Severity:Catastrophic
Company:Openpaw Graveyard
Perpetrator:AI Coding Agent
Incident Date:
Blast Radius:Crypto trading agent users risked leaked secrets, wallet access, SSH backdoors, and project source-code exfiltration through a malicious npm dependency chain

Open-source supply-chain attacks used to depend on tricking a human maintainer. PromptMink showed a newer route: make a malicious package look useful to an AI coding agent, then wait for the agent to add it to a real project.

On April 29, 2026, ReversingLabs published research on a malware campaign it named PromptMink. The campaign centered on npm packages that presented themselves as ordinary Web3 developer tooling. One package, @validate-sdk/v2, claimed to provide validation, hashing, encoding, decoding, and random-generation utilities. In reality, ReversingLabs said it stole secrets from the host environment.

The package did not have to persuade every developer directly. It sat behind a more plausible first-layer package, @solana-launchpad/sdk, which looked like a Solana development dependency. That first-layer package was then used by openpaw-graveyard, an npm package for an autonomous crypto trading agent. ReversingLabs traced the dependency addition to a February 28, 2026 source commit that was co-authored by Anthropic's Claude Opus.

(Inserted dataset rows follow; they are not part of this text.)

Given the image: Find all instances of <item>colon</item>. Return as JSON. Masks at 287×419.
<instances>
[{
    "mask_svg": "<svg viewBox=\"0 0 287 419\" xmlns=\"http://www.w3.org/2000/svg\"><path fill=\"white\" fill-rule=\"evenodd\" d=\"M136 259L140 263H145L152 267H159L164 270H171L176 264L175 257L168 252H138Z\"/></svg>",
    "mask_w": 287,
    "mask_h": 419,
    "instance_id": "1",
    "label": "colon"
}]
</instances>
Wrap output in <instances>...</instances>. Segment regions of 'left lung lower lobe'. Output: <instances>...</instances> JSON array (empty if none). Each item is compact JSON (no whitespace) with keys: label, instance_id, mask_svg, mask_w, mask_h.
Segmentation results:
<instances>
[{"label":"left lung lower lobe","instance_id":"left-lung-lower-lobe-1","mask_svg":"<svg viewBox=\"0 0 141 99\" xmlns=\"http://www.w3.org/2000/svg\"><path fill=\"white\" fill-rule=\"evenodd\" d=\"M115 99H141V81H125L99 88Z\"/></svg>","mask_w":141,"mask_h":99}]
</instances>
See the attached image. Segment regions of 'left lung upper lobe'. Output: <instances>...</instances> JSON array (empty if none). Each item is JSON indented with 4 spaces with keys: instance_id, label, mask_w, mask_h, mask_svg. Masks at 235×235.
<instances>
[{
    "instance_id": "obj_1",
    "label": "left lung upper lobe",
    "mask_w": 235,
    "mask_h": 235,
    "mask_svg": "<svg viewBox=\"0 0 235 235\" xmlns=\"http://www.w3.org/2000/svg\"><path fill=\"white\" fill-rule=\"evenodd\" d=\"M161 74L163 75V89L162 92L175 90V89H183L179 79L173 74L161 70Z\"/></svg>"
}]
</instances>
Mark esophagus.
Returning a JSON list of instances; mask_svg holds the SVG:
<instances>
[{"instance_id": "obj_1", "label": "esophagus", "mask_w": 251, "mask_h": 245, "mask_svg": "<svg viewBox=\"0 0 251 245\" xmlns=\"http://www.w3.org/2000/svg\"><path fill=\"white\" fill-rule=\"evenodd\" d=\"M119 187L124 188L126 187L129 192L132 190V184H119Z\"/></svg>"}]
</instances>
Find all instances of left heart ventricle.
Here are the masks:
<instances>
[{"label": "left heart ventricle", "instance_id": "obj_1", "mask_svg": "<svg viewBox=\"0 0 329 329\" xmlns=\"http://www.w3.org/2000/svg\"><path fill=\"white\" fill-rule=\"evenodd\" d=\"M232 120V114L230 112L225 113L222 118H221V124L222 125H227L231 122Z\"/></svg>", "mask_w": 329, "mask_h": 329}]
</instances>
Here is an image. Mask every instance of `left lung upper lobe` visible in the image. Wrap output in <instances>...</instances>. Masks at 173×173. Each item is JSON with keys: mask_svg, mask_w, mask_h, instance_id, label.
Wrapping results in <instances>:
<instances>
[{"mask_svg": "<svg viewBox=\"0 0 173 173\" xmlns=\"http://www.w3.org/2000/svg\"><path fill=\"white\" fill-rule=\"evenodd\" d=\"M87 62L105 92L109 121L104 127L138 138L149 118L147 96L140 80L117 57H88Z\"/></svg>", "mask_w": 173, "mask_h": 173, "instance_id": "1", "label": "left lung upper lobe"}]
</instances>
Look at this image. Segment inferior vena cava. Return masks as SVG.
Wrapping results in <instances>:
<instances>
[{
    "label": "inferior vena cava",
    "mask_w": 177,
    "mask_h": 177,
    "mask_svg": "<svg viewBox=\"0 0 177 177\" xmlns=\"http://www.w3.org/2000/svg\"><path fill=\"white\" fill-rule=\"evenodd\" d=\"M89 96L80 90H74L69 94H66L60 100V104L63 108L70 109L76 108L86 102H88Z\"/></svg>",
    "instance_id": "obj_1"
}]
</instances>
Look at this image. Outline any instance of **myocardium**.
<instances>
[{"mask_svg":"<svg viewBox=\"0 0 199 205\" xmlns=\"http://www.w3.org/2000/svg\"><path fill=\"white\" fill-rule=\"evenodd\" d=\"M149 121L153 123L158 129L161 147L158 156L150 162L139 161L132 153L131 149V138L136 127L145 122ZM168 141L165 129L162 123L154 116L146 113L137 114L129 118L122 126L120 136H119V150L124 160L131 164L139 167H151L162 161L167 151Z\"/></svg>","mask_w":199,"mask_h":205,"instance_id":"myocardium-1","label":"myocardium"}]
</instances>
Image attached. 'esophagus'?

That is the failure worth putting in the graveyard. This was not merely a story about malware authors using generative AI to write malware. It was a story about AI-assisted development accepting a package into a crypto agent without catching that the package chain led to an infostealer.

The Package Chain

ReversingLabs described PromptMink as a layered campaign. The first layer consisted of useful-looking crypto packages with names such as @solana-launchpad/sdk, @meme-sdk/trade, and @validate-ethereum-address/core. Those packages could appear relevant to Web3 coding tasks and were padded with familiar dependencies. The second layer contained the payload packages, including @validate-sdk/v2, which performed the malicious work.

That split mattered. If a disposable payload package was detected and removed, the attackers could publish a replacement and update the first-layer package without rebuilding the trust of the bait package from scratch. It also made the package easier for an automated coding assistant to accept. The AI saw a project needing Solana or crypto-launchpad functionality. It saw a package whose name and README fit the task. It did not behave like a skeptical software engineer doing dependency review.

According to ReversingLabs, the malicious code scanned environments for secrets, targeted .env and JSON files, exfiltrated sensitive material, and evolved over time. Earlier versions used obfuscated JavaScript. Later versions bundled Node executables and then Rust-compiled Node add-ons. The payload expanded from file theft to SSH persistence and project source-code exfiltration.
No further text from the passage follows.